▸ **WHAT IS EXPECTED**:
Write out every line below that contains "สนามบ".

** GIVEN DATA follows **

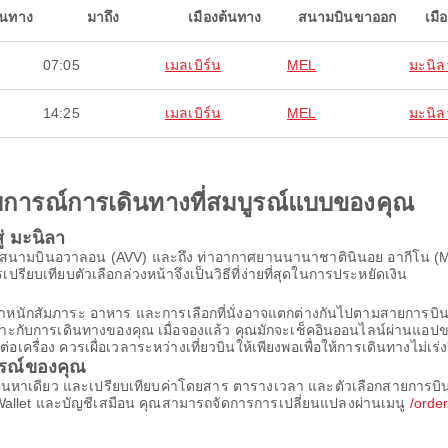
ินทาง
มาถึง
เมืองต้นทาง
สนามบินขาออก
เมื
07:05
เมลเบิร์น
MEL
มะนิล
14:25
เมลเบิร์น
MEL
มะนิล
ะสบการณ์การเดินทางที่สมบูรณ์แบบของคุณ
ู่ มะนิลา
จาก สนามบินอวาลอน (AVV) และถึง ท่าอากาศยานนานาชาตินินอย อากีโน (
ปรียบเทียบตัวเลือกล่วงหน้าจึงเป็นวิธีที่ง่ายที่สุดในการประหยัดเงิน
้น น้ำหนักสัมภาระ อาหาร และการเลือกที่นั่งอาจแตกต่างกันไปตามสายก
เหมาะกับการเดินทางของคุณ เมื่อจองแล้ว คุณมักจะเช็คอินออนไลน์ผ่านแอปขอ
รื่อง ควรเผื่อเวลาระหว่างเที่ยวบินให้เพียงพอเพื่อให้การเดินทางไม่เร่ง
ารณ์ของคุณ
รค้นหาเดียว และเปรียบเทียบค่าโดยสาร ตารางเวลา และตัวเลือกสายการบินที
Wallet และบัญชีเสมือน คุณสามารถจัดการการเปลี่ยนแปลงผ่านเมนู
/orde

** End of GIVEN DATA **

▸ **REPLY**:
สนามบินขาออก
จาก สนามบินอวาลอน (AVV) และถึง ท่าอากาศยานนานาชาตินินอย อากีโน (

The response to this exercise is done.